Please restate each line of the data below exactly. Omit all images.

-=-=-

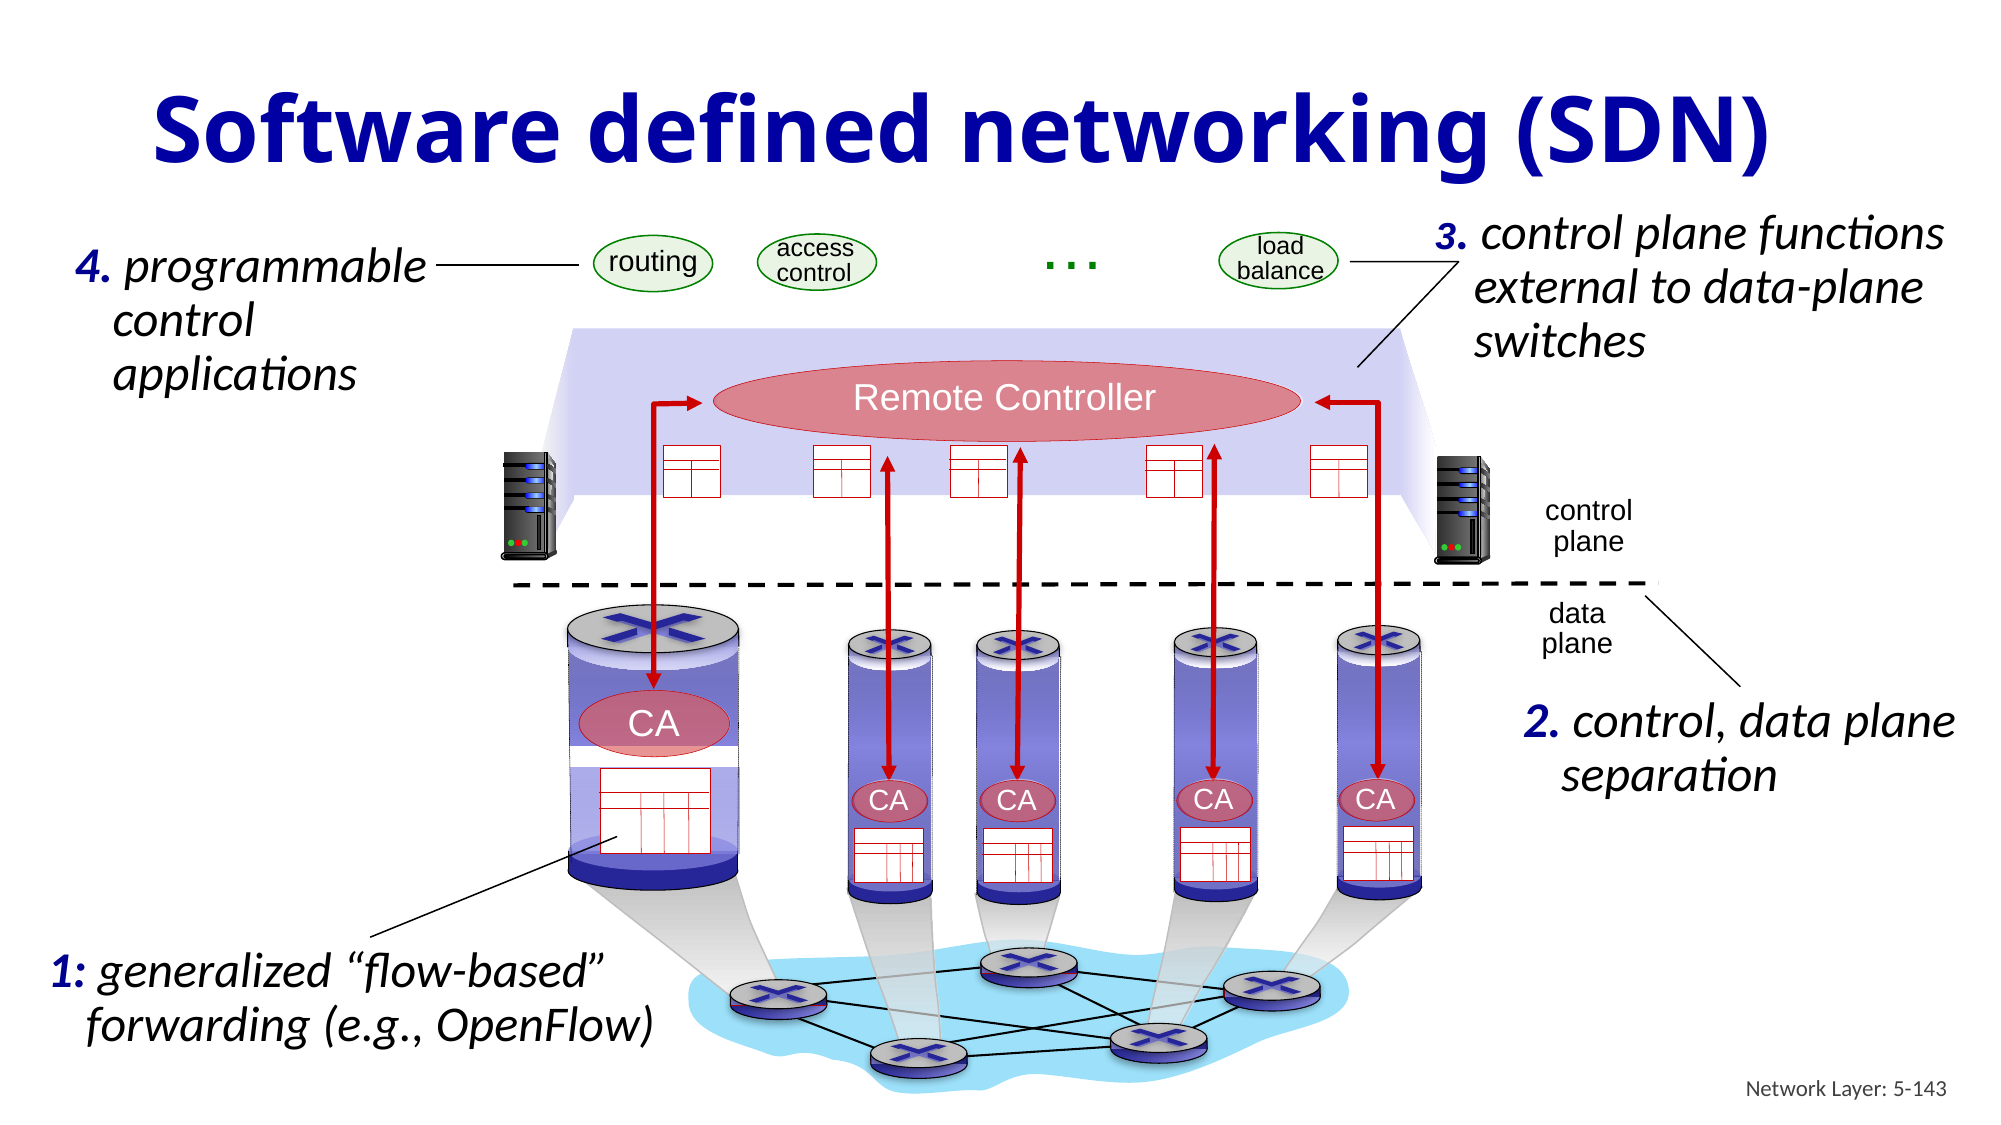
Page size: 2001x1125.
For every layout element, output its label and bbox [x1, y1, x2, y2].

text_box [1214, 226, 1348, 293]
text_box [32, 199, 1973, 1094]
text_box [593, 234, 714, 292]
title [137, 59, 1863, 207]
slide_number [1512, 1056, 1963, 1117]
text_box [757, 228, 895, 295]
text_box [1023, 195, 1120, 290]
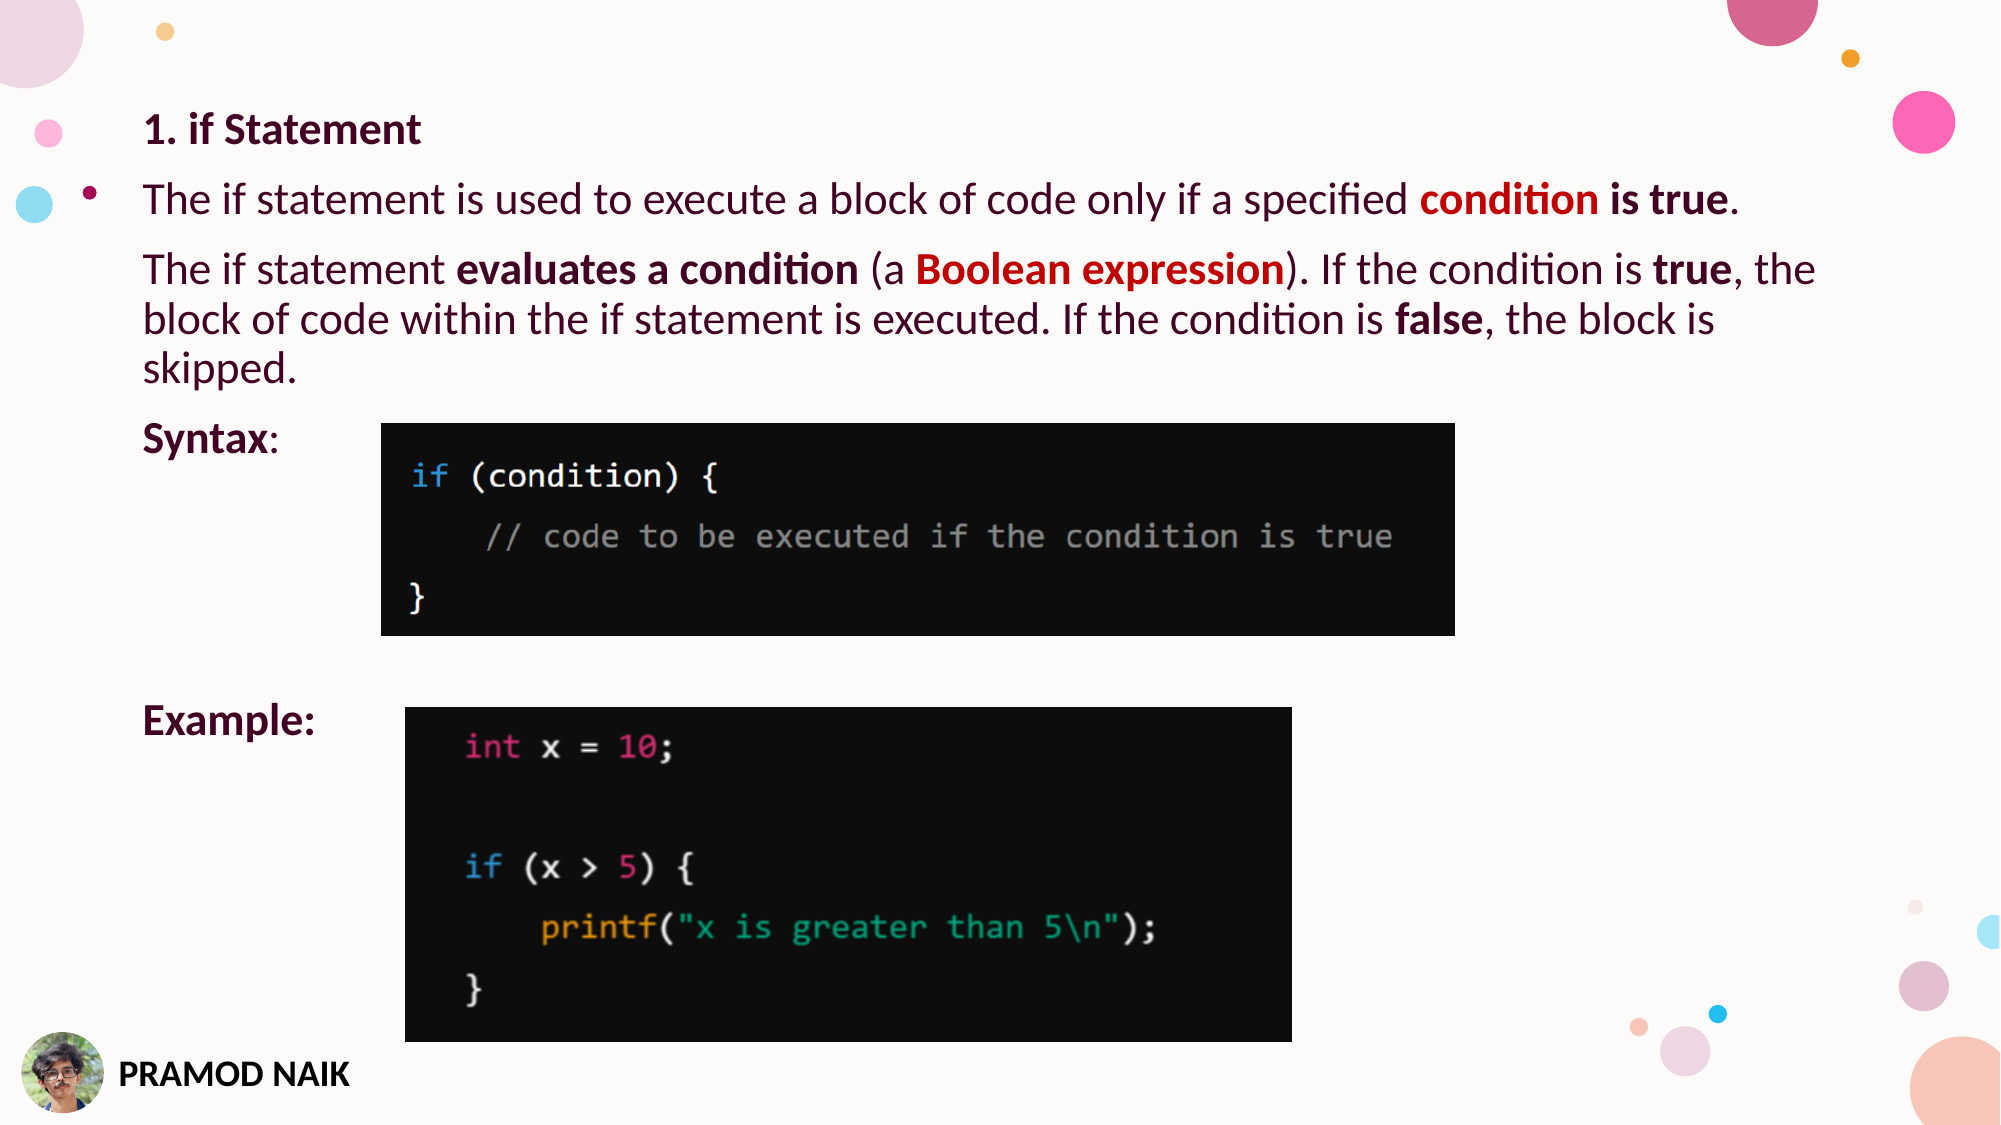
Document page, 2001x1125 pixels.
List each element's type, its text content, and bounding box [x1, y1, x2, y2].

-=-=-

## Answer to the exercise
Page size: 2001x1125.
For every layout element, output its label and bbox [x1, y1, x2, y2].

text_box [1214, 226, 1348, 293]
text_box [32, 199, 1973, 1094]
text_box [593, 234, 714, 292]
title [137, 59, 1863, 207]
slide_number [1512, 1056, 1963, 1117]
text_box [757, 228, 895, 295]
text_box [1023, 195, 1120, 290]
Document page, 2001x1125 pixels.
List each element's type, its text content, and bounding box [x1, y1, x2, y2].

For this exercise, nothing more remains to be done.